CSU-Landesgruppenchef Alexander Dobrindt verlangte, Antisemitismus als "besonders schweren Fall der Volksverhetzung" und solche Straftaten als regelhaften Ausweisungsgrund von Ausländerinnen und Ausländern zu verankern.
Merz und Dobrindt kritisierten zudem, dass die Bundesregierung Israel Lieferungen von Munition und militärischen Ersatzteilen verweigere und sich bei der UNO zu Israel-kritischen Resolutionen der Stimme enthalten habe. "Wer in Deutschland gegen jüdisches Leben auf die Straße geht, der hat in diesem Land nichts zu suchen, denn er teilt unsere Werte nicht", sagte auch FDP-Fraktionschef Christian Dürr.
AfD-Parlamentsgeschäftsführer Bernd Baumann führte ebenfalls die Verdopplung antisemitischer Straftaten in Deutschland seit dem Hamas-Überfall unter anderem auf die Zuwanderung von Muslimen zurück.
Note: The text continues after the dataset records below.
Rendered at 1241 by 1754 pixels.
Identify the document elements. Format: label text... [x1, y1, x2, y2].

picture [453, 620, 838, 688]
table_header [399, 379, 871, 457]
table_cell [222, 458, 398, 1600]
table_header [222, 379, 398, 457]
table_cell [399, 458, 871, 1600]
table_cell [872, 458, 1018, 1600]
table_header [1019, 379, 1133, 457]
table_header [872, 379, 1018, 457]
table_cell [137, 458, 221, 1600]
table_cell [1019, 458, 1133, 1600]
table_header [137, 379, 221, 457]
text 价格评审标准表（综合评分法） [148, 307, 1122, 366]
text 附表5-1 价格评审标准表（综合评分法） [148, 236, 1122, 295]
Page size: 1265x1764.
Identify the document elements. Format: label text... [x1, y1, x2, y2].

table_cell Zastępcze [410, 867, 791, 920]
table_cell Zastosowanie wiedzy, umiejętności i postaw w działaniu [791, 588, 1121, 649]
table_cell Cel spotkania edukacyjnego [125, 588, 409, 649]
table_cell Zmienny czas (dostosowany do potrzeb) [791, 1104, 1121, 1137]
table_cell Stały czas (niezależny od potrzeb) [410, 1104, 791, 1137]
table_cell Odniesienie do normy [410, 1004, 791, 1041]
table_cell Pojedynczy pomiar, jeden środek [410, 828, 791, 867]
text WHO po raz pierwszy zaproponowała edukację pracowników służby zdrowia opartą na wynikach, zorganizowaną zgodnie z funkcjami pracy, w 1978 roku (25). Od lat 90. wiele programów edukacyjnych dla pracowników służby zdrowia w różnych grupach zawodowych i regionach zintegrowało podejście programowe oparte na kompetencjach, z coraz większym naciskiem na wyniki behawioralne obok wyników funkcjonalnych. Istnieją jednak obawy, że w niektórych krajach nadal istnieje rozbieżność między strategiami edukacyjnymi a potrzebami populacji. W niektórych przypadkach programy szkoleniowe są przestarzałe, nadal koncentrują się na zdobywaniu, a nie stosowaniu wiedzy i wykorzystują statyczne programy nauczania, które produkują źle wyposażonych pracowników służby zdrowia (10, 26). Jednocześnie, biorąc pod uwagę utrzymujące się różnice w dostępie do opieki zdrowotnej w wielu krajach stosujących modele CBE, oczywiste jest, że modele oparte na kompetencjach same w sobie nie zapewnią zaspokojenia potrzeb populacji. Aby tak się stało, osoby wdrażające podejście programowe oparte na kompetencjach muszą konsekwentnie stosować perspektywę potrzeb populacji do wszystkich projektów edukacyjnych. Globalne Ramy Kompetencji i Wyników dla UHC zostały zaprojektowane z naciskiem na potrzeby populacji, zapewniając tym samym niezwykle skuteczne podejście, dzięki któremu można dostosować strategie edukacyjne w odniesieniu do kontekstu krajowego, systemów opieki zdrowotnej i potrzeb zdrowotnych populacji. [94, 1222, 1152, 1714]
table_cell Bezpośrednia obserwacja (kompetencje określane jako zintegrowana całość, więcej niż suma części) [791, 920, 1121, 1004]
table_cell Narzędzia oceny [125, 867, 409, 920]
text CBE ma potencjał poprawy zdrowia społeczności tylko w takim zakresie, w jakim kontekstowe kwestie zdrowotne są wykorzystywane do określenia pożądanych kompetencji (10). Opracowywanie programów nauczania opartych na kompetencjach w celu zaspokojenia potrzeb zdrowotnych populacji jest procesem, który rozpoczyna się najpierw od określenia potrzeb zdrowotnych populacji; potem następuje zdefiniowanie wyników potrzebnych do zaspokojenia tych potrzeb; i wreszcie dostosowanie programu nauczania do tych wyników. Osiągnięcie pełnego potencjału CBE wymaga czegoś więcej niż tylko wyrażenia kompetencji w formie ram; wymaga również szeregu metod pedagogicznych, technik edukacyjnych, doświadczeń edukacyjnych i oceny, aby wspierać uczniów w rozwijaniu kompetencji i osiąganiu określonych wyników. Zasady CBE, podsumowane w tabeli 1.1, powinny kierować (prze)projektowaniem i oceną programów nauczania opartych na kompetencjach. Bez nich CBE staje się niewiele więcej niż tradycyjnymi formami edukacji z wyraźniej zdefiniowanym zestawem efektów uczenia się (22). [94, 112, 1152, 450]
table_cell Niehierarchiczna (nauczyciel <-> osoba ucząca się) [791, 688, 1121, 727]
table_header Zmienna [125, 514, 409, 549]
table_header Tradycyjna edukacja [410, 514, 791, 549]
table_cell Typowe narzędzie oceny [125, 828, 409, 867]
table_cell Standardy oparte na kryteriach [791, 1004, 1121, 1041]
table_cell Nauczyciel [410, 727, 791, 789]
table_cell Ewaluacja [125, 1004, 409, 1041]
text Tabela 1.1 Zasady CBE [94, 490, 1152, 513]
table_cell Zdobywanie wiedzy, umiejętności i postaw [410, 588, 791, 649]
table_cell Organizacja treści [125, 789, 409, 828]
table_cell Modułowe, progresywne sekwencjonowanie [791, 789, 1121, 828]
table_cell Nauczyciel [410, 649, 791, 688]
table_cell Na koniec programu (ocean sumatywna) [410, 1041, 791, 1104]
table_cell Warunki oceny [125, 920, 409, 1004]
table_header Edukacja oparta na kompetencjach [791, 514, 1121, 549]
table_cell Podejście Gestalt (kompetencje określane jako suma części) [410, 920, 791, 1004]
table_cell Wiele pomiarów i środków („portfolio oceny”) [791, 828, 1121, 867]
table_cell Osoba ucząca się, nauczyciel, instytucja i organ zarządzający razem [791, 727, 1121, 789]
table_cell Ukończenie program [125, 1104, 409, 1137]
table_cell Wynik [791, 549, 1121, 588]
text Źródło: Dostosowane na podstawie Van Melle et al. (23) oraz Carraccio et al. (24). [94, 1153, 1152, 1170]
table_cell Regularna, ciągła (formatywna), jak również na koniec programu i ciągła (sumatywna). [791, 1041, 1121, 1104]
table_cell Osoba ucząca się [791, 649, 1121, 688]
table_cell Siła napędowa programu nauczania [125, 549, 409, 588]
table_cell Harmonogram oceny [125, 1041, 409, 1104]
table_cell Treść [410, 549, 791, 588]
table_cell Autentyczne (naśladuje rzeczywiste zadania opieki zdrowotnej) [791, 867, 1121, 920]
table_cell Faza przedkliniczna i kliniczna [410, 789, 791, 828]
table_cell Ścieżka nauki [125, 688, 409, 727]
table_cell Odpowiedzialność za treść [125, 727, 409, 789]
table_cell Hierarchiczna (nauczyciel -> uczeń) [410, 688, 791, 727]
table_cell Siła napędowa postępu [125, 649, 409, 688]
Allerdings liegt die Verantwortung nach seinen Worten bei "der deutschen Migrationspolitik vor allem in den 16 Jahren Unions-geführter Regierung", weil in dieser Zeit "Judenhasser hunderttausendfach ins Land gekommen" seien. Hinzu komme heute ein "linksextremistischer Mob, der sich mit ihnen verbündet", sagte Baumann weiter.
Ihr sei "nicht erklärlich", wie man aus dem Gedenken an die Hamas-Opfer "eine innenpolitische Debatte machen kann" sagte SPD-Fraktionsvize Gabriele Heinrich mit Blick auf Merz.
"Das ist kein Thema für Parteipolitik", mahnte auch Außenministerin Annalena Baerbock (Grüne). Die Unterstützung für Israel müsse für die demokratischen Parteien "deutsche Staatsräson sein, unabhängig davon, wer das Land regiert". Der AfD warf sie vor, in Deutschland lebenden Migrantinnen und Migranten "die Würde der Menschlichkeit abzusprechen".
Scharfe Kritik gab es in der Debatte auch an Äußerungen von BSW-Chefin Sahra Wagenknecht am Mittwochabend in einer Debatte des TV-Senders "Welt". Wagenknecht hatte darin Israel eine "barbarische Kriegsführung" vorgeworfen, bei der im Gaza-Streifen "wahllos Frauen und Kinder ermordet werden". Hier würde Israel "Terror mit Terror bekämpfen", sagte Wagenknecht weiter. Angesichts solcher Äußerungen sei mit dem Bündnis Sahra Wagenknecht "kein Staat zu machen, weder hier noch an anderer Stelle", sagte dazu Dürr.